A cuesta (es||slope) is a hill or ridge with a gentle slope on one side, and a steep slope on the other. In geology, the term is more specifically applied to a ridge where a harder sedimentary rock overlies a softer layer, the whole being tilted somewhat from the horizontal. This results in a long and gentle backslope called a dip slope that conforms with the dip of resistant strata, called caprock. Where erosion has exposed the frontslope of this, a steep slope or escarpment occurs. The resulting terrain may be called scarpland.
In general usage, a cuesta is a hill or ridge with a gentle slope (backslope) on one side, and a steep slope (frontslope) on the other. The word is from Spanish: "flank or slope of a hill; hill, mount, sloping ground". In geology and geomorphology, cuesta refers specifically to an asymmetric ridge with a long and gentle backslope called a dip slope that conforms with the dip of a resistant stratum or strata, called caprock.
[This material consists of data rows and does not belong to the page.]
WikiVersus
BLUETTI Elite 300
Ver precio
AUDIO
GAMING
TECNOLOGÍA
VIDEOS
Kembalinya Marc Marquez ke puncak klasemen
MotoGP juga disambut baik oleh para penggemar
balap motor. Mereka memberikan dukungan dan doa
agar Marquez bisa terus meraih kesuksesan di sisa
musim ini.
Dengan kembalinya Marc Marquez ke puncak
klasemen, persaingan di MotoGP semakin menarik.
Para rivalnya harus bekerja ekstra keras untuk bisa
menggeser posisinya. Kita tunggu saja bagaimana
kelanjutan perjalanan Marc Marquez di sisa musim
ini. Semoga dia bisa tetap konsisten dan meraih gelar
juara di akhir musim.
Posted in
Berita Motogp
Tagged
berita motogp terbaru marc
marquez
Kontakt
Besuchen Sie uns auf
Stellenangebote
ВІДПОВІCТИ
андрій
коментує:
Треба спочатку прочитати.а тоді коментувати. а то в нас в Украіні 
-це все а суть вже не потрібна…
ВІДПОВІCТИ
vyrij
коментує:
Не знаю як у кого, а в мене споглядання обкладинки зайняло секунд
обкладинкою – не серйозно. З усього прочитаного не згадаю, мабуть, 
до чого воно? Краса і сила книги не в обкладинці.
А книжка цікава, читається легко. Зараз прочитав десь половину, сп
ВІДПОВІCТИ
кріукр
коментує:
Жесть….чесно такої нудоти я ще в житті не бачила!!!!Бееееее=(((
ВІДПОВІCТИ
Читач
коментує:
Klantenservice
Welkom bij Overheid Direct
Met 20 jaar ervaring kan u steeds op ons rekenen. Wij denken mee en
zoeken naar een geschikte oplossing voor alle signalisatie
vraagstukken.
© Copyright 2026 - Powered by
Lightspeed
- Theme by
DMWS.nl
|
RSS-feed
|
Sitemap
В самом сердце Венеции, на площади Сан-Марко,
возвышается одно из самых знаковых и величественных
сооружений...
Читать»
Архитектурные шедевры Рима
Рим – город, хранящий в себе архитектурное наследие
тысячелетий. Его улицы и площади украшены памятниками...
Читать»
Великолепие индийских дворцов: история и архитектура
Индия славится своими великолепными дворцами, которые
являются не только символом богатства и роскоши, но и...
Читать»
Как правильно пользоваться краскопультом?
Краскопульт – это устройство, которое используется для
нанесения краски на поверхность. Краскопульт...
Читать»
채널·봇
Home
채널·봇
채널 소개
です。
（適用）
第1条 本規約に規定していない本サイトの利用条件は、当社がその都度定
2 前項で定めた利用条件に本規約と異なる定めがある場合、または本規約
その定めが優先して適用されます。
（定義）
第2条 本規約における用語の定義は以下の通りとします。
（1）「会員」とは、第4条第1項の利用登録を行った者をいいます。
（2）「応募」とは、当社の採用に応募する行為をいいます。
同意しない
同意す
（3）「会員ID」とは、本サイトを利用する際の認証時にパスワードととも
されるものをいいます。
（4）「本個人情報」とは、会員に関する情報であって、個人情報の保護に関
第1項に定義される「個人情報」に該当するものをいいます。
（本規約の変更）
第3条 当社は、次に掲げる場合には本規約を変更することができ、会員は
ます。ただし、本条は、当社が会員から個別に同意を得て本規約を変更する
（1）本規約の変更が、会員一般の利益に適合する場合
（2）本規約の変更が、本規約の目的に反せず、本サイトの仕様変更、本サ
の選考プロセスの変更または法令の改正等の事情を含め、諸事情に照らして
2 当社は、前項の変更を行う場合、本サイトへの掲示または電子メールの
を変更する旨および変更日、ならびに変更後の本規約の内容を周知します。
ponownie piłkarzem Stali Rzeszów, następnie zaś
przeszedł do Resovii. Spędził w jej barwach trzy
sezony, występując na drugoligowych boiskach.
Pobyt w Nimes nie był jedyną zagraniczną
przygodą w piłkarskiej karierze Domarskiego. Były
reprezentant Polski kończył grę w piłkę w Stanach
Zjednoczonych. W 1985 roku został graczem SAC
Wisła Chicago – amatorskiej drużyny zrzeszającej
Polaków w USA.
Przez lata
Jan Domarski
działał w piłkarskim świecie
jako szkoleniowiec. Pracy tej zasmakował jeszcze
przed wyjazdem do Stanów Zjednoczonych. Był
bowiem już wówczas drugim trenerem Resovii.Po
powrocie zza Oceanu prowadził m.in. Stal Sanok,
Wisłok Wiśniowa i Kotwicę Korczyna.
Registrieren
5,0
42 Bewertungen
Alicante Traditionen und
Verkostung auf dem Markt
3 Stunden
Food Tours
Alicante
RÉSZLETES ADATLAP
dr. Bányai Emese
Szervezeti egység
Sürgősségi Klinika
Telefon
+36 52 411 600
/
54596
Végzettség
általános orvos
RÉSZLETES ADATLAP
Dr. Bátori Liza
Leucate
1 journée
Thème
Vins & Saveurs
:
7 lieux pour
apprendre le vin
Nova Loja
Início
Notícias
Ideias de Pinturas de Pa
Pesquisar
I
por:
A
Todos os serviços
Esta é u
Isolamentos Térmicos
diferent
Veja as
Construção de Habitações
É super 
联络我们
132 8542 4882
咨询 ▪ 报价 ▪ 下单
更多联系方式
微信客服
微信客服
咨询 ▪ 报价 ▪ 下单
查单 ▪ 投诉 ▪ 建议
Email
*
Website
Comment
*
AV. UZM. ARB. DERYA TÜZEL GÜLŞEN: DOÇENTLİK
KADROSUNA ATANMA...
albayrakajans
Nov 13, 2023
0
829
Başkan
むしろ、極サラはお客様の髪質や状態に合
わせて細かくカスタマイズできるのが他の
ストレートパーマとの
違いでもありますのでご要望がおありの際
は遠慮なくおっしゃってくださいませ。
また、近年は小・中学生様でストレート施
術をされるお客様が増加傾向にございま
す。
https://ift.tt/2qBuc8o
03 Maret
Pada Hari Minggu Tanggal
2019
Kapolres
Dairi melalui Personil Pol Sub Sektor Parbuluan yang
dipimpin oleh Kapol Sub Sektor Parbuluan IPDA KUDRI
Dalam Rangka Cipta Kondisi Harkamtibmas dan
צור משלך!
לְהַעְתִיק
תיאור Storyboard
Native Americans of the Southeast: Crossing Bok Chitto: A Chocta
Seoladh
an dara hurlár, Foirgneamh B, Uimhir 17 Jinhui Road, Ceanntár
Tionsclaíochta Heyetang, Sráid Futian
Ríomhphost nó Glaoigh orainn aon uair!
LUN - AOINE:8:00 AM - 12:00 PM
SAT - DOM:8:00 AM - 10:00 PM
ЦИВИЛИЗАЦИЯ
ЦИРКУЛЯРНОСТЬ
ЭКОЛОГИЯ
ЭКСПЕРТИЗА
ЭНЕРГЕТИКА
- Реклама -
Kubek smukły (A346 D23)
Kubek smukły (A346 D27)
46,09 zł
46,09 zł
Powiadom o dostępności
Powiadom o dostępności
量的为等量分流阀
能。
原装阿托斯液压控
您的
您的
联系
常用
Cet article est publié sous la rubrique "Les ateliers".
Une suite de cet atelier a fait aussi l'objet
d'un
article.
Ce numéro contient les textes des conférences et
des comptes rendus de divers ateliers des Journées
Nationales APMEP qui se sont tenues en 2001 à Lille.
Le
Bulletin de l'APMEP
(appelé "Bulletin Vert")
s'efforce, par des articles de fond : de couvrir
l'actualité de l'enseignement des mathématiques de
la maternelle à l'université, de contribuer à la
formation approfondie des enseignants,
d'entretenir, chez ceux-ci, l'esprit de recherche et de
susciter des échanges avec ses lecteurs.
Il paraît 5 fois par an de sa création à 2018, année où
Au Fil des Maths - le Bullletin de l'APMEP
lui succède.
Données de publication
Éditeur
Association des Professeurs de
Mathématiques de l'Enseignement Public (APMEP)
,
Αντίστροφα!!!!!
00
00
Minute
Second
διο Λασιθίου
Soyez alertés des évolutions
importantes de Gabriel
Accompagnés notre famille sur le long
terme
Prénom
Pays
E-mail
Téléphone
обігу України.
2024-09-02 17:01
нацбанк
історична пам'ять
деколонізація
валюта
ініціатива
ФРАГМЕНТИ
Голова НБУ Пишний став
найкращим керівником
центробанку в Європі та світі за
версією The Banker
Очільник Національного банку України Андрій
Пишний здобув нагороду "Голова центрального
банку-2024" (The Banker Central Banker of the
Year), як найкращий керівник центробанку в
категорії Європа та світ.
The outcrop of the caprock forms a steeper or even cliff-like frontslope (escarpment), cutting through the dipping strata that comprise the cuesta.[1] [2] [3]
Cuestas are the expression of extensive outcrops of gently dipping strata, typically sedimentary strata, that consist of alternating beds of weak or loosely cemented strata, i.e. shale, mudstone, and marl and hard, well-lithified strata, i.e. sandstone and limestone. The surfaces of the hard, erosion-resistant rock strata form the caprock of the backslope (dip-slope) of the cuesta, where erosion has preferentially removed the weaker strata. The frontslope of the cuesta consists of an escarpment that cuts across the bedding of the strata comprising it. Because of the gently dipping nature of the strata that forms a cuesta, a significant shift in horizontal location will take place as the landscape is lowered by erosion.[1] [2] [4] [5] Because the slope of a cuesta dips in the same direction as the sedimentary strata, the dip angle of this bedding (θ) can be calculated by (v / h) = tan(θ) where v is equal to the vertical distance and h is equal to the horizontal distance perpendicular to the strike of the beds.[6]
Cuestas, homoclinal ridges, and hogbacks comprise a sequence of landforms that form a gradational continuum. These landforms differ only on the steepness of their backslopes and the relative differences in the inclination of their backslopes and frontslopes. These differences depend upon whether the dip of the strata from which they have been eroded are either nearly vertical, moderately dipping, or gently dipping. Because of their gradational nature, the exact angle of the backslope that separates these landforms is arbitrary and some differences in the specific angles used to define these landforms occur in the scientific literature. It also can be difficult to sharply distinguish immediately adjacent members of this series of landforms because of their gradational nature.[2] [4] [5] [7]
In North America, two well-known cuestas in western/central New York and southern Ontario are the Onondaga escarpment and the Niagara Escarpment. The dip of the Onondaga is about 40 feet per mile (about 7.6 m/km) to the south. In their most populated sections both escarpments edges face north, running roughly parallel to the southern Lake Ontario shoreline and, for the former, the Mohawk River.
The Gulf Coastal Plain in Texas is punctuated by a series of cuestas that parallel the coast, as are most coastal plains.[8] The Reynosa Plateau is the most coast-ward cuesta, which has surface expression with the Bordes-Oakville escarpment, on the northwest side and a low ridge on the eastern boundary, called the Reynosa Cuesta, where the deposits dip below later Pliocene-Pleistocene deposits of the Willis and Lissie Formations.
Cuestas have less dramatic expression in the United Kingdom, with two notable examples being the northwest-facing escarpment of the Cretaceous chalk White Horse Hills and the similarly aligned escarpment of the Jurassic limestones in the Cotswolds, sometimes called the Cotswold Edge. Other examples include the Brecon Beacons, Wenlock Edge, the Chilterns, the North and South Downs and the Greensand Ridge of Kent and Surrey
In continental Europe, the Swabian Alb offers particularly good views of cuestas in Jurassic rock. In France, the term for a cuesta is the same as for a coastline: côte. Notable French cuestas are the wine-growing regions of Côte d'Or.
The Machinchang Formation outcrops in the Langkawi islands off the coast of northwestern Malaysia. The formation is one of the oldest exposed rock units in Southeast Asia and has an extensive eroded anticline cuesta topography—dating back to Cambrian.